Exhaustion requires that the constitutional claim was fairly presented to the state courts, including through the state's highest court, before being brought to federal court. Failure to exhaust creates procedural default, which bars federal review absent a showing of cause and prejudice or actual innocence. We assess exhaustion at the outset of every potential habeas matter before filing.
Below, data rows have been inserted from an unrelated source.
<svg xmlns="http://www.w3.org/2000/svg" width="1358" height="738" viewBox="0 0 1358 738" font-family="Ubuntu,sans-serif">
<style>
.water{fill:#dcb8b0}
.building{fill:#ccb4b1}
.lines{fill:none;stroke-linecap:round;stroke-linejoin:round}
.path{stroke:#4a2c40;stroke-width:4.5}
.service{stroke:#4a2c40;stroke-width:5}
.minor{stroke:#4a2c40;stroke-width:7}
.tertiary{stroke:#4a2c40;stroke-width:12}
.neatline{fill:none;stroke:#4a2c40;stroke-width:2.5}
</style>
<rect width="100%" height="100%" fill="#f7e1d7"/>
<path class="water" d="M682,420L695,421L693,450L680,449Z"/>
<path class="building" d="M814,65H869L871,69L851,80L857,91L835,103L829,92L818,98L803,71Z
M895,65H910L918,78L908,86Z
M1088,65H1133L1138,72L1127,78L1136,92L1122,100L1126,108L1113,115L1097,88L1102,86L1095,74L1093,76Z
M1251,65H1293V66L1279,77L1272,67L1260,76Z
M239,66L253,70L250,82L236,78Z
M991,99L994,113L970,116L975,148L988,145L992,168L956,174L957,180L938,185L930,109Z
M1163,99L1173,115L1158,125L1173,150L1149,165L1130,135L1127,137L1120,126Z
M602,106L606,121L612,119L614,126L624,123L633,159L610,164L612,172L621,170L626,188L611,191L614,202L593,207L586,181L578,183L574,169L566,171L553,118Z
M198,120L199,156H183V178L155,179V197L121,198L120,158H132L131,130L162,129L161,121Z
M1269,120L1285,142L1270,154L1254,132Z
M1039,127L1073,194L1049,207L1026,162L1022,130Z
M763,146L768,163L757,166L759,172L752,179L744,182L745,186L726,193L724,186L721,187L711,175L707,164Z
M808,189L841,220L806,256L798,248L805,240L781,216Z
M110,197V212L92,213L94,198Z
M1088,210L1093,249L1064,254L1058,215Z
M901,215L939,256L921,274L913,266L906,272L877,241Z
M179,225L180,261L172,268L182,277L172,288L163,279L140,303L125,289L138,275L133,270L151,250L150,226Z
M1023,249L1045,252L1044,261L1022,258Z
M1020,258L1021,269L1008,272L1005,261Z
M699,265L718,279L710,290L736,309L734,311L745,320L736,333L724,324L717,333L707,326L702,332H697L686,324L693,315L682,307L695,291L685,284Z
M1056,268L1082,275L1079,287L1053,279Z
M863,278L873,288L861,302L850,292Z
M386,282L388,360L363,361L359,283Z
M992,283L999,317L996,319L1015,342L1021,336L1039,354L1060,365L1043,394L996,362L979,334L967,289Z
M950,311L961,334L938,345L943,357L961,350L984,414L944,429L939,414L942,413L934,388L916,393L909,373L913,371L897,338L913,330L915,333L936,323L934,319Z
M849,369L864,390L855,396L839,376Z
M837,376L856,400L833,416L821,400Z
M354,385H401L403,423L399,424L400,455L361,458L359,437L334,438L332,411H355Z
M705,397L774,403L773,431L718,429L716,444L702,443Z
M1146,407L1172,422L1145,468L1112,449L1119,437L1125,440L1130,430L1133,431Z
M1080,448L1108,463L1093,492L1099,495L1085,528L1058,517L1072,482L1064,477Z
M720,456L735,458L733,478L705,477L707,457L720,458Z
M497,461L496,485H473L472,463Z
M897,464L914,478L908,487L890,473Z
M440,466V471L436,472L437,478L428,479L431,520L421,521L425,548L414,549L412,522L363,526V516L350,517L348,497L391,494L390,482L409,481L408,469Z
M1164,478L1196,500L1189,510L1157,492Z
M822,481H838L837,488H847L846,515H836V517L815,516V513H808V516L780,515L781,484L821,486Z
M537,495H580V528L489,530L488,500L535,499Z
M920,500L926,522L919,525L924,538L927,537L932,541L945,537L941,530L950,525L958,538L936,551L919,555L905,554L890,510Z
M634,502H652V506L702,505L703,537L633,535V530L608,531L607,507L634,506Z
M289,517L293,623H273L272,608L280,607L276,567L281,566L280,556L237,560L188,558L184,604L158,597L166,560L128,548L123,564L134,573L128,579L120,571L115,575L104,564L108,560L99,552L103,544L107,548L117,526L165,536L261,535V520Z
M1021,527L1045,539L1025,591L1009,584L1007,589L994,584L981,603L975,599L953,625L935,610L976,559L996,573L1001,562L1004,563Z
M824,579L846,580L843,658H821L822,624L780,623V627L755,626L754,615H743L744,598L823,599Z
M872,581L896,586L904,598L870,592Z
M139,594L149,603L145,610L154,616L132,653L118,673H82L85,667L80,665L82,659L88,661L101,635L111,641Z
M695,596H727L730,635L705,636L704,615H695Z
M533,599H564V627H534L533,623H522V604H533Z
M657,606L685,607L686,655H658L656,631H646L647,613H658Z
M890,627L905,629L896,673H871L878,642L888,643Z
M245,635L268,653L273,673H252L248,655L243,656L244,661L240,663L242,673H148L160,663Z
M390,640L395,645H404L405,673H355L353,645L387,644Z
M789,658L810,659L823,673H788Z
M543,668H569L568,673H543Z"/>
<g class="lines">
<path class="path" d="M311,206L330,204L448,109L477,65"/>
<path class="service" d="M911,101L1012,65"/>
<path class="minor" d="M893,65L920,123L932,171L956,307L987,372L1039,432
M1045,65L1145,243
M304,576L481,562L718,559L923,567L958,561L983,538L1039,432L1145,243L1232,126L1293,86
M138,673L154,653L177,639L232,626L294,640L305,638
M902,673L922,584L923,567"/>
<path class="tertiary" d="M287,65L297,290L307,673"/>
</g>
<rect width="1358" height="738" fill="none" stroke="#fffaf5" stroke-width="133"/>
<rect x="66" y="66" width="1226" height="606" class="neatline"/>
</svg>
AEDPA's Deferential Standards

The Antiterrorism and Effective Death Penalty Act of 1996 significantly restricts federal habeas review. Under AEDPA, a federal court may not grant habeas relief on a claim that was adjudicated on the merits in state court unless the state court decision was contrary to, or involved an unreasonable application of, clearly established federal law as determined by the Supreme Court, or was based on an unreasonable determination of the facts. This is a demanding standard. We identify the subset of cases where AEDPA's limitations do not foreclose relief and develop those records accordingly.

One-Year Filing Deadline

AEDPA imposes a one-year statute of limitations on federal habeas petitions, running from the date on which the state court judgment became final. Certain events toll this period, but the calculation is jurisdiction-specific and fact-sensitive. If you believe your matter may have a federal habeas vehicle, contact us before the one-year period expires. Late filing is fatal to the petition in almost all circumstances.

New York Federal Courts

We handle habeas petitions before the United States District Court for the Southern District of New York, which covers Manhattan, the Bronx, Westchester, Rockland, Orange, Putnam, Dutchess, and Sullivan Counties, and the United States District Court for the Eastern District of New York, which covers Brooklyn, Queens, Staten Island, Nassau, and Suffolk Counties. Both districts are within the Second Circuit.